Il apparaît comme évident que Pierre Maudet tente de reprendre ce décès et de l'instrumentaliser en la faveur d'une idéologie politique précise, celle de la droite genevoise, qui voulait démanteler ce camp (voir mon article à ce sujet : il n'est pas acceptable de s'indigner à Genève, selon certains représentants politiques). Celui-ci n'est pas survenu, malgré ce qu'il souhaite nous faire croire, à cause de la présence de ce camp des indigné-e-s. Non, la véritable source de ce drame vient de l'incapacité de nos institutions à veiller sur l'intérêt des opprimé-e-s de notre société. Trois mois à Belle-Idée ne l'ont pas aidé. Pourquoi a-t-il pu en sortir et se promener librement ? Sa toxicomanie, avérée, n'aurait pu s'être estompée en ce court laps de temps. Pourquoi Maudet se lance des fleurs en faisant remarquer qu'il savait qu'une tragédie allait survenir au camp des indigné-e-s, alors qu'en tant que Maire de la Ville de Genève, il n'a apparemment pas suffisamment axé son action sur l'aide pour les personnes opprimé-e-s par ce système ?

Comment ne pas voir, justement, la démonstration explicite de l'importance qu'a le camp des indigné-e-s dans une société comme la nôtre ? Un être humain y est mort. Ceci s'apparente étrangement à une tentative de suicide, même si le légiste affirme que le froid est la cause de sa mort ce qui est sûrement tout à fait exact. Mais il avait déjà essayé, par le passé. Il le souhaitait, sûrement désabusé par ce monde. En proie au sentiment de l'absurde, pour reprendre l'expression d'Albert Camus dans son mythe de Sisyphe. L'absurdité immanente d'un système qui laisse mourir celles et ceux qui ne lui apportent rien, matériellement. Oui, les qualités humaines ne suffisent pas, de nos jours, pour avoir un droit à la vie. Il faut accumuler, enrichir, et se conformer. Maudet nage dans son autosuffisance, mais je suis persuadé que celles et ceux qui lisent entre les lignes, comme moi et beaucoup d'autres, apercevront le hurlement sous-jacent à cet acte terrible, qui ne méritait nullement d'être bafoué par un désir avide, celui d'être repris par des personnalités qui n'y voient pas le tragique qui s'en échappe, mais un intérêt pour prêcher leurs idéologies...

Une âme s'est éteinte, tourmentée par les assauts répétés d'une élite qui ne laisse aucun répit aux affaiblis. Mais c'est le décès d'une pensée, également, en terres calvinistes, celle qui a voulu cacher les ténèbres avec d'obscurs mensonges, et la naissance d'une certitude : nous ne pouvons ignorer que des gens souffrent, et ce même face aux lapalissades de nos députés, qu'ils se nomment Michel Chevrolet, Pierre Maudet, ou Alexis Barbey.
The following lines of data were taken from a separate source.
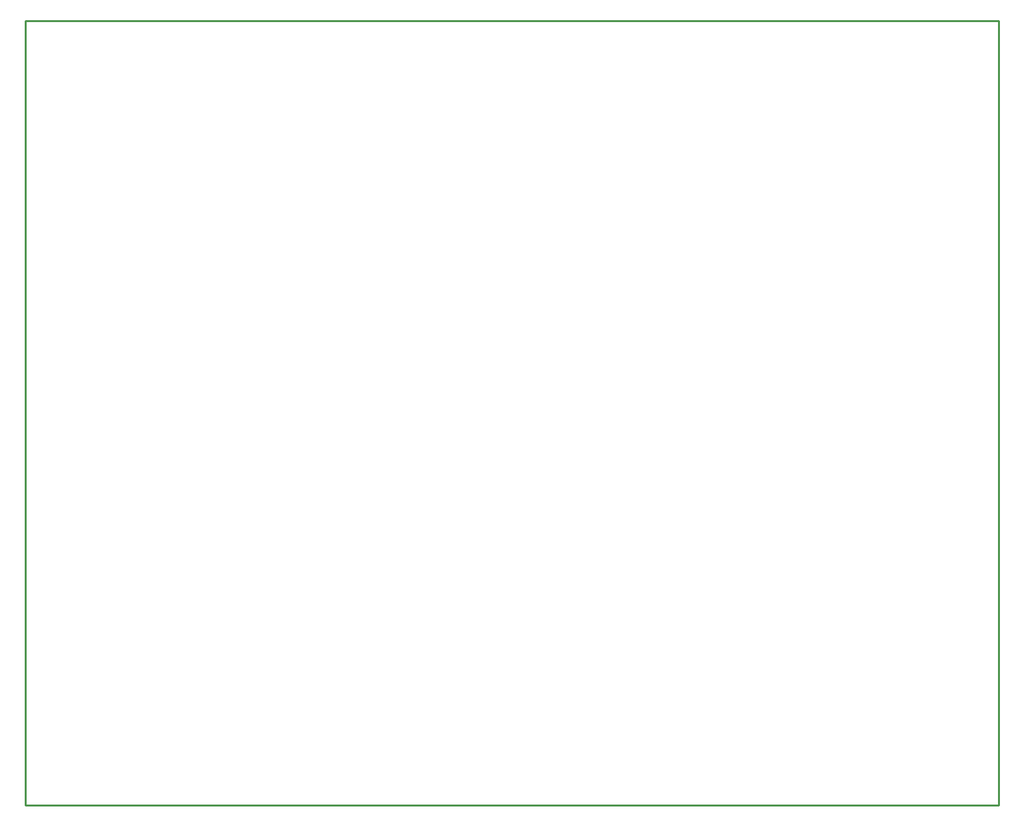
<source format=gko>
G04*
G04 #@! TF.GenerationSoftware,Altium Limited,Altium Designer,21.3.2 (30)*
G04*
G04 Layer_Color=16711935*
%FSLAX25Y25*%
%MOIN*%
G70*
G04*
G04 #@! TF.SameCoordinates,223A028E-27ED-44F5-9DF7-BD247C2F6700*
G04*
G04*
G04 #@! TF.FilePolarity,Positive*
G04*
G01*
G75*
%ADD13C,0.01000*%
D13*
X0Y0D02*
Y402500D01*
Y-0D02*
X499000Y0D01*
Y402500D01*
X0D02*
X499000D01*
M02*

</source>
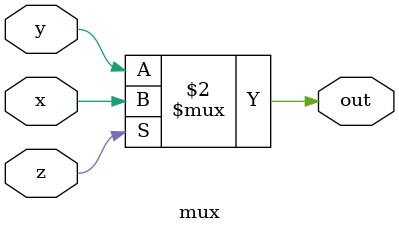
<source format=v>
module mux(x,y,z,out);
input x,y,z;
output out;
    assign out=(z==1'b1)?x:y;
endmodule
</source>
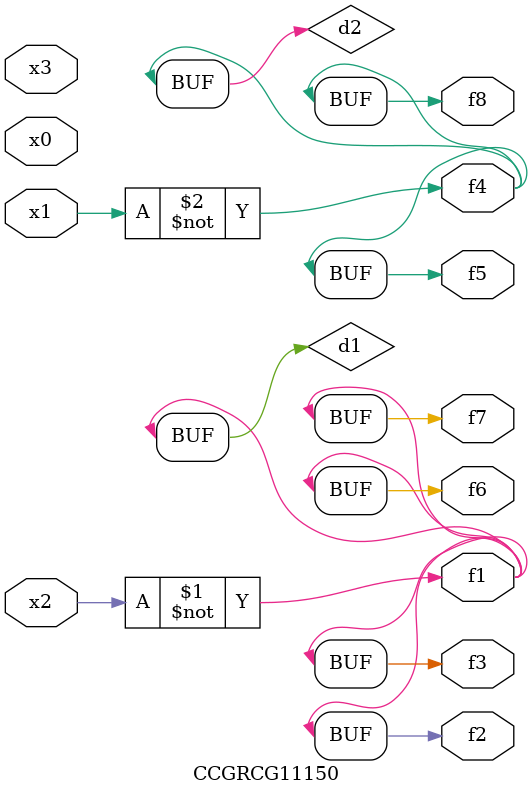
<source format=v>
module CCGRCG11150(
	input x0, x1, x2, x3,
	output f1, f2, f3, f4, f5, f6, f7, f8
);

	wire d1, d2;

	xnor (d1, x2);
	not (d2, x1);
	assign f1 = d1;
	assign f2 = d1;
	assign f3 = d1;
	assign f4 = d2;
	assign f5 = d2;
	assign f6 = d1;
	assign f7 = d1;
	assign f8 = d2;
endmodule

</source>
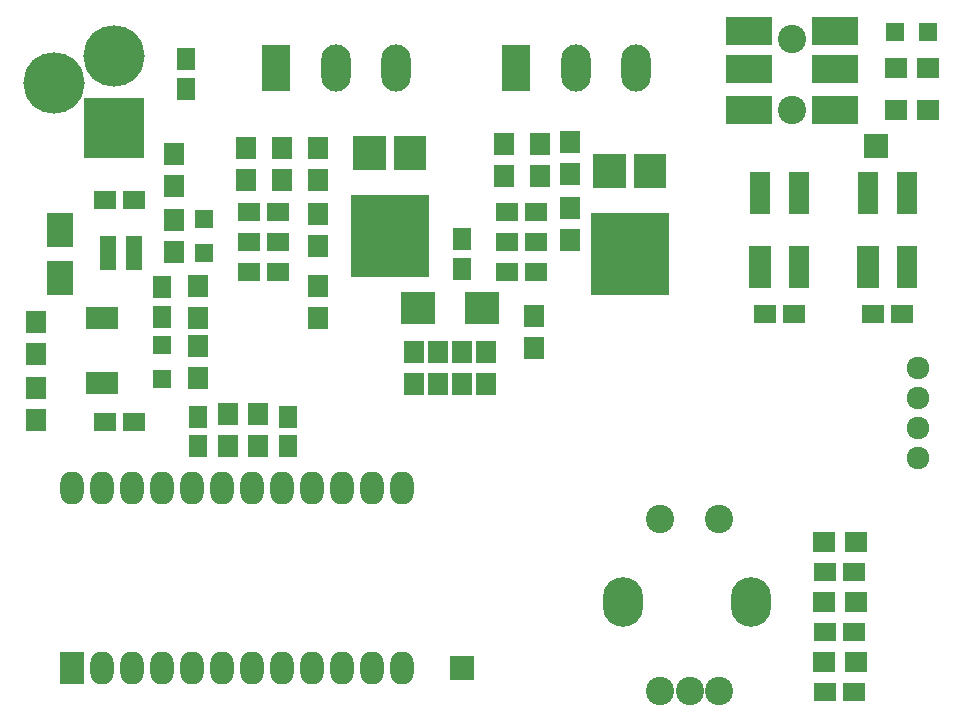
<source format=gbr>
G04 #@! TF.FileFunction,Soldermask,Top*
%FSLAX46Y46*%
G04 Gerber Fmt 4.6, Leading zero omitted, Abs format (unit mm)*
G04 Created by KiCad (PCBNEW 4.0.7) date 07/05/18 11:54:09*
%MOMM*%
%LPD*%
G01*
G04 APERTURE LIST*
%ADD10C,0.100000*%
%ADD11R,1.900000X1.650000*%
%ADD12R,1.650000X1.900000*%
%ADD13R,1.900000X3.600000*%
%ADD14R,1.800000X3.600000*%
%ADD15R,1.700000X1.900000*%
%ADD16R,3.900000X2.400000*%
%ADD17C,2.400000*%
%ADD18R,2.480000X4.000000*%
%ADD19O,2.480000X4.000000*%
%ADD20C,5.200000*%
%ADD21R,5.200000X5.200000*%
%ADD22R,2.800000X1.900000*%
%ADD23R,1.900000X1.700000*%
%ADD24O,3.400000X4.200000*%
%ADD25R,2.000000X2.800000*%
%ADD26O,2.000000X2.800000*%
%ADD27R,1.050000X2.900000*%
%ADD28R,6.700000X7.000000*%
%ADD29R,2.850000X0.700000*%
%ADD30R,1.460000X1.050000*%
%ADD31R,2.200000X2.900000*%
%ADD32R,1.500000X1.500000*%
%ADD33R,2.100000X2.100000*%
%ADD34C,1.924000*%
G04 APERTURE END LIST*
D10*
D11*
X143022000Y-78232000D03*
X145522000Y-78232000D03*
D12*
X89916000Y-67564000D03*
X89916000Y-65064000D03*
X97536000Y-67564000D03*
X97536000Y-65064000D03*
D11*
X143022000Y-83312000D03*
X145522000Y-83312000D03*
D12*
X88900000Y-37318000D03*
X88900000Y-34818000D03*
D11*
X147086000Y-56388000D03*
X149586000Y-56388000D03*
X143022000Y-88392000D03*
X145522000Y-88392000D03*
X137942000Y-56388000D03*
X140442000Y-56388000D03*
X82062000Y-46736000D03*
X84562000Y-46736000D03*
X118598000Y-50292000D03*
X116098000Y-50292000D03*
X96754000Y-50292000D03*
X94254000Y-50292000D03*
X118598000Y-52832000D03*
X116098000Y-52832000D03*
X96754000Y-52832000D03*
X94254000Y-52832000D03*
X118598000Y-47752000D03*
X116098000Y-47752000D03*
X96754000Y-47752000D03*
X94254000Y-47752000D03*
D12*
X86868000Y-54122000D03*
X86868000Y-56622000D03*
D11*
X82062000Y-65532000D03*
X84562000Y-65532000D03*
D13*
X137542000Y-52376000D03*
D14*
X137542000Y-46176000D03*
X140842000Y-46176000D03*
X140842000Y-52376000D03*
D13*
X146686000Y-52376000D03*
D14*
X146686000Y-46176000D03*
X149986000Y-46176000D03*
X149986000Y-52376000D03*
D15*
X76200000Y-57070000D03*
X76200000Y-59770000D03*
D16*
X143858000Y-39116000D03*
X136558000Y-39116000D03*
X136558000Y-32416000D03*
X143858000Y-32416000D03*
X143858000Y-35616000D03*
X136558000Y-35616000D03*
D17*
X140208000Y-39116000D03*
X140208000Y-33116000D03*
D18*
X116840000Y-35560000D03*
D19*
X121920000Y-35560000D03*
X127000000Y-35560000D03*
D18*
X96520000Y-35560000D03*
D19*
X101600000Y-35560000D03*
X106680000Y-35560000D03*
D20*
X82804000Y-34544000D03*
D21*
X82804000Y-40644000D03*
D20*
X77724000Y-36834000D03*
D22*
X81788000Y-56686000D03*
X81788000Y-62186000D03*
D15*
X92456000Y-67564000D03*
X92456000Y-64864000D03*
X94996000Y-67564000D03*
X94996000Y-64864000D03*
X121412000Y-44530000D03*
X121412000Y-41830000D03*
X100076000Y-45038000D03*
X100076000Y-42338000D03*
X121412000Y-50118000D03*
X121412000Y-47418000D03*
X100076000Y-50626000D03*
X100076000Y-47926000D03*
X114300000Y-59610000D03*
X114300000Y-62310000D03*
X108204000Y-59610000D03*
X108204000Y-62310000D03*
D23*
X149018000Y-39116000D03*
X151718000Y-39116000D03*
X149018000Y-35560000D03*
X151718000Y-35560000D03*
D15*
X110236000Y-59610000D03*
X110236000Y-62310000D03*
X112268000Y-59610000D03*
X112268000Y-62310000D03*
X118364000Y-59262000D03*
X118364000Y-56562000D03*
X100076000Y-56722000D03*
X100076000Y-54022000D03*
D23*
X145622000Y-75692000D03*
X142922000Y-75692000D03*
X145622000Y-80772000D03*
X142922000Y-80772000D03*
X145622000Y-85852000D03*
X142922000Y-85852000D03*
D15*
X118872000Y-42004000D03*
X118872000Y-44704000D03*
X115824000Y-42004000D03*
X115824000Y-44704000D03*
X97028000Y-42338000D03*
X97028000Y-45038000D03*
X93980000Y-42338000D03*
X93980000Y-45038000D03*
X89916000Y-61802000D03*
X89916000Y-59102000D03*
X89916000Y-56722000D03*
X89916000Y-54022000D03*
X87884000Y-42846000D03*
X87884000Y-45546000D03*
X87884000Y-48434000D03*
X87884000Y-51134000D03*
X76200000Y-65358000D03*
X76200000Y-62658000D03*
D17*
X129072000Y-88272000D03*
X131572000Y-88272000D03*
X134072000Y-88272000D03*
X134072000Y-73772000D03*
X129072000Y-73772000D03*
D24*
X125972000Y-80772000D03*
X136772000Y-80772000D03*
D25*
X79248000Y-86360000D03*
D26*
X107188000Y-71120000D03*
X81788000Y-86360000D03*
X104648000Y-71120000D03*
X84328000Y-86360000D03*
X102108000Y-71120000D03*
X86868000Y-86360000D03*
X99568000Y-71120000D03*
X89408000Y-86360000D03*
X97028000Y-71120000D03*
X91948000Y-86360000D03*
X94488000Y-71120000D03*
X94488000Y-86360000D03*
X91948000Y-71120000D03*
X97028000Y-86360000D03*
X89408000Y-71120000D03*
X99568000Y-86360000D03*
X86868000Y-71120000D03*
X102108000Y-86360000D03*
X84328000Y-71120000D03*
X104648000Y-86360000D03*
X81788000Y-71120000D03*
X107188000Y-86360000D03*
X79248000Y-71120000D03*
D27*
X129042000Y-44238000D03*
X128192000Y-44238000D03*
X127342000Y-44238000D03*
D28*
X126492000Y-51308000D03*
D27*
X125642000Y-44238000D03*
X124792000Y-44238000D03*
X123942000Y-44238000D03*
X108722000Y-42714000D03*
X107872000Y-42714000D03*
X107022000Y-42714000D03*
D28*
X106172000Y-49784000D03*
D27*
X105322000Y-42714000D03*
X104472000Y-42714000D03*
X103622000Y-42714000D03*
D29*
X113952000Y-56880000D03*
X113952000Y-56380000D03*
X113952000Y-55880000D03*
X113952000Y-55380000D03*
X113952000Y-54880000D03*
X108552000Y-54880000D03*
X108552000Y-55380000D03*
X108552000Y-55880000D03*
X108552000Y-56380000D03*
X108552000Y-56880000D03*
D30*
X84496000Y-52192000D03*
X84496000Y-51242000D03*
X84496000Y-50292000D03*
X82296000Y-50292000D03*
X82296000Y-52192000D03*
X82296000Y-51242000D03*
D31*
X78232000Y-53308000D03*
X78232000Y-49308000D03*
D32*
X86868000Y-59052000D03*
X86868000Y-61852000D03*
X151768000Y-32512000D03*
X148968000Y-32512000D03*
X90424000Y-48384000D03*
X90424000Y-51184000D03*
D12*
X112268000Y-52558000D03*
X112268000Y-50058000D03*
D33*
X112268000Y-86360000D03*
X147320000Y-42164000D03*
D34*
X150876000Y-60960000D03*
X150876000Y-63500000D03*
X150876000Y-66040000D03*
X150876000Y-68580000D03*
M02*

</source>
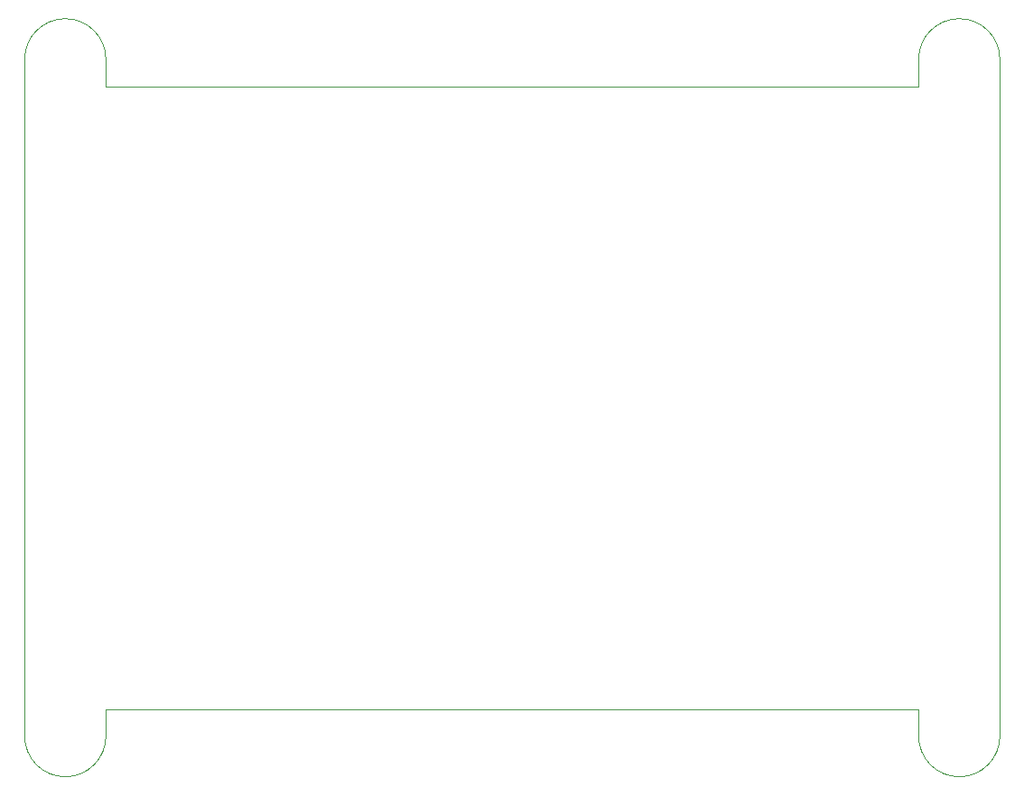
<source format=gbr>
%TF.GenerationSoftware,KiCad,Pcbnew,(5.1.10)-1*%
%TF.CreationDate,2021-12-18T16:47:07+01:00*%
%TF.ProjectId,Sonoff,536f6e6f-6666-42e6-9b69-6361645f7063,rev?*%
%TF.SameCoordinates,Original*%
%TF.FileFunction,Profile,NP*%
%FSLAX46Y46*%
G04 Gerber Fmt 4.6, Leading zero omitted, Abs format (unit mm)*
G04 Created by KiCad (PCBNEW (5.1.10)-1) date 2021-12-18 16:47:07*
%MOMM*%
%LPD*%
G01*
G04 APERTURE LIST*
%TA.AperFunction,Profile*%
%ADD10C,0.050000*%
%TD*%
G04 APERTURE END LIST*
D10*
X107950000Y-73660000D02*
X107950000Y-71120000D01*
X115570000Y-71120000D02*
X115570000Y-73660000D01*
X111760000Y-138430000D02*
G75*
G02*
X107950000Y-134620000I0J3810000D01*
G01*
X115570000Y-134620000D02*
G75*
G02*
X111760000Y-138430000I-3810000J0D01*
G01*
X195580000Y-138430000D02*
G75*
G02*
X191770000Y-134620000I0J3810000D01*
G01*
X199390000Y-134620000D02*
G75*
G02*
X195580000Y-138430000I-3810000J0D01*
G01*
X195580000Y-67310000D02*
G75*
G02*
X199390000Y-71120000I0J-3810000D01*
G01*
X191770000Y-71120000D02*
G75*
G02*
X195580000Y-67310000I3810000J0D01*
G01*
X111760000Y-67310000D02*
G75*
G02*
X115570000Y-71120000I0J-3810000D01*
G01*
X107950000Y-71120000D02*
G75*
G02*
X111760000Y-67310000I3810000J0D01*
G01*
X107950000Y-134620000D02*
X107950000Y-73660000D01*
X115570000Y-132080000D02*
X115570000Y-134620000D01*
X191770000Y-132080000D02*
X115570000Y-132080000D01*
X191770000Y-134620000D02*
X191770000Y-132080000D01*
X199390000Y-71120000D02*
X199390000Y-134620000D01*
X191770000Y-73660000D02*
X191770000Y-71120000D01*
X115570000Y-73660000D02*
X191770000Y-73660000D01*
M02*

</source>
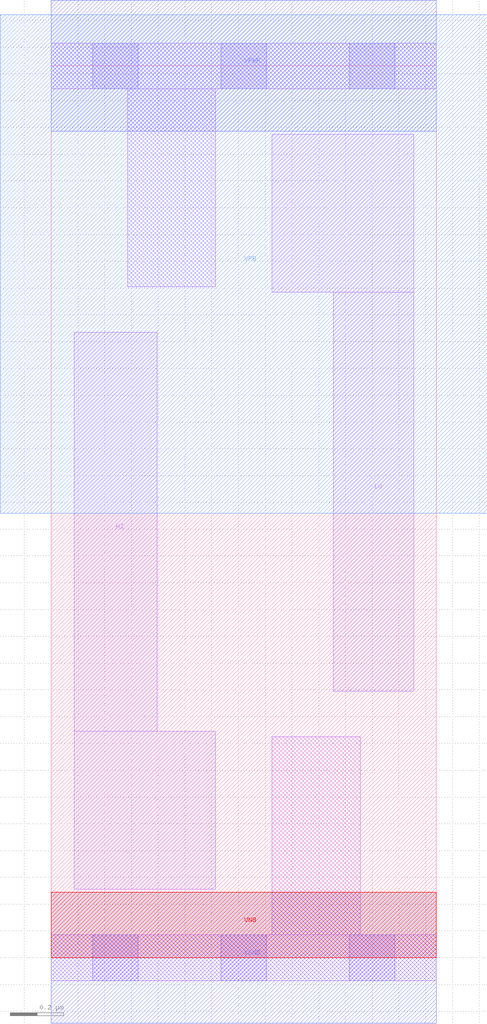
<source format=lef>
# Copyright 2020 The SkyWater PDK Authors
#
# Licensed under the Apache License, Version 2.0 (the "License");
# you may not use this file except in compliance with the License.
# You may obtain a copy of the License at
#
#     https://www.apache.org/licenses/LICENSE-2.0
#
# Unless required by applicable law or agreed to in writing, software
# distributed under the License is distributed on an "AS IS" BASIS,
# WITHOUT WARRANTIES OR CONDITIONS OF ANY KIND, either express or implied.
# See the License for the specific language governing permissions and
# limitations under the License.
#
# SPDX-License-Identifier: Apache-2.0

VERSION 5.7 ;
  NOWIREEXTENSIONATPIN ON ;
  DIVIDERCHAR "/" ;
  BUSBITCHARS "[]" ;
MACRO sky130_fd_sc_ls__conb_1
  CLASS CORE ;
  FOREIGN sky130_fd_sc_ls__conb_1 ;
  ORIGIN  0.000000  0.000000 ;
  SIZE  1.440000 BY  3.330000 ;
  SYMMETRY X Y ;
  SITE unit ;
  PIN HI
    DIRECTION OUTPUT ;
    USE SIGNAL ;
    PORT
      LAYER li1 ;
        RECT 0.085000 0.255000 0.615000 0.845000 ;
        RECT 0.085000 0.845000 0.395000 2.335000 ;
    END
  END HI
  PIN LO
    DIRECTION OUTPUT ;
    USE SIGNAL ;
    PORT
      LAYER li1 ;
        RECT 0.825000 2.485000 1.355000 3.075000 ;
        RECT 1.055000 0.995000 1.355000 2.485000 ;
    END
  END LO
  PIN VGND
    DIRECTION INOUT ;
    SHAPE ABUTMENT ;
    USE GROUND ;
    PORT
      LAYER met1 ;
        RECT 0.000000 -0.245000 1.440000 0.245000 ;
    END
  END VGND
  PIN VNB
    DIRECTION INOUT ;
    USE GROUND ;
    PORT
      LAYER pwell ;
        RECT 0.000000 0.000000 1.440000 0.245000 ;
    END
  END VNB
  PIN VPB
    DIRECTION INOUT ;
    USE POWER ;
    PORT
      LAYER nwell ;
        RECT -0.190000 1.660000 1.630000 3.520000 ;
    END
  END VPB
  PIN VPWR
    DIRECTION INOUT ;
    SHAPE ABUTMENT ;
    USE POWER ;
    PORT
      LAYER met1 ;
        RECT 0.000000 3.085000 1.440000 3.575000 ;
    END
  END VPWR
  OBS
    LAYER li1 ;
      RECT 0.000000 -0.085000 1.440000 0.085000 ;
      RECT 0.000000  3.245000 1.440000 3.415000 ;
      RECT 0.285000  2.505000 0.615000 3.245000 ;
      RECT 0.825000  0.085000 1.155000 0.825000 ;
    LAYER mcon ;
      RECT 0.155000 -0.085000 0.325000 0.085000 ;
      RECT 0.155000  3.245000 0.325000 3.415000 ;
      RECT 0.635000 -0.085000 0.805000 0.085000 ;
      RECT 0.635000  3.245000 0.805000 3.415000 ;
      RECT 1.115000 -0.085000 1.285000 0.085000 ;
      RECT 1.115000  3.245000 1.285000 3.415000 ;
  END
END sky130_fd_sc_ls__conb_1
END LIBRARY

</source>
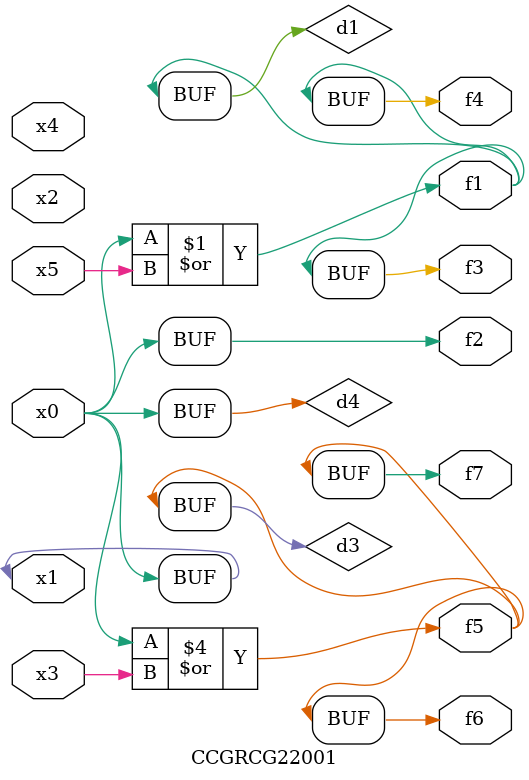
<source format=v>
module CCGRCG22001(
	input x0, x1, x2, x3, x4, x5,
	output f1, f2, f3, f4, f5, f6, f7
);

	wire d1, d2, d3, d4;

	or (d1, x0, x5);
	xnor (d2, x1, x4);
	or (d3, x0, x3);
	buf (d4, x0, x1);
	assign f1 = d1;
	assign f2 = d4;
	assign f3 = d1;
	assign f4 = d1;
	assign f5 = d3;
	assign f6 = d3;
	assign f7 = d3;
endmodule

</source>
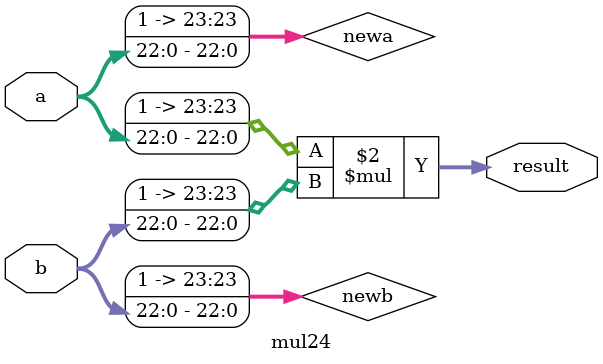
<source format=sv>

module mul24
  (
    input reg [22:0] a,
    input reg [22:0] b,
    output reg [47:0] result
  );
  
  //integer i;
  //reg [47:0] p;
  reg [23:0] newa;
  reg [23:0] newb;
  
  assign newa [23:0] = {1'b1,a};
  assign newb [23:0] = {1'b1,b};

  /*always @(newa or newb) begin
    p = 0;
    for (i=0; i<24; i=i+1)
      if (newa[i] == 1'b1 )
        p = p + (newb << i );
  end*/
  
  always @(newa or newb) 
    result = newa * newb;

endmodule
</source>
En parlant de ce dernier, j'ose une petite digression, au sujet d'une conversation émanent de Facebook sur son profil officiel, où il s'est exprimé en ces termes (je vous fais grâce des fautes, parce que les nœuds papillons ne protègent visiblement pas de l'analphabétisme) : « Si vous saviez lire et écouter: j'ai dit lors de mon intervention, qu'il fallait les évacuer pour des raisons sanitaires. (Voir le mémorial à venir). Bien sûr, il est plus facile de faire ses plénières sur Facebook. La politique est une affaire d'hommes, pas de personnes qui restent planquées derrière les réseaux sociaux. Vous êtes à l'image de cette polémique: pitoyables. »

Monsieur Barbey professe-là des pensées qui devraient en révolter plus d'un-e. Oui, il semble penser que la politique est « une affaire d'hommes ». Aucun doute, il ne parle pas des êtres humain-e-s dans leur ensemble, mais bel et bien du mâle. Au vingt-et-unième siècle, c'est difficile à croire. Et il siège pourtant au Conseil Municipal en compagnie de femmes. Qu'en pensent-elles ?

Manifestement, le beau verbiage dont se pare l'intimé n'est qu'un atour pour se donner l'allure du stéréotype de l'aristocratie, celle qui s'est vue décapitée en 1789.

Il assure également que les réseaux sociaux ne sont pas favorables à la politique. Il en fait toutefois partie. Qui polémique, en réalité ? Je laisse cette question ouverte.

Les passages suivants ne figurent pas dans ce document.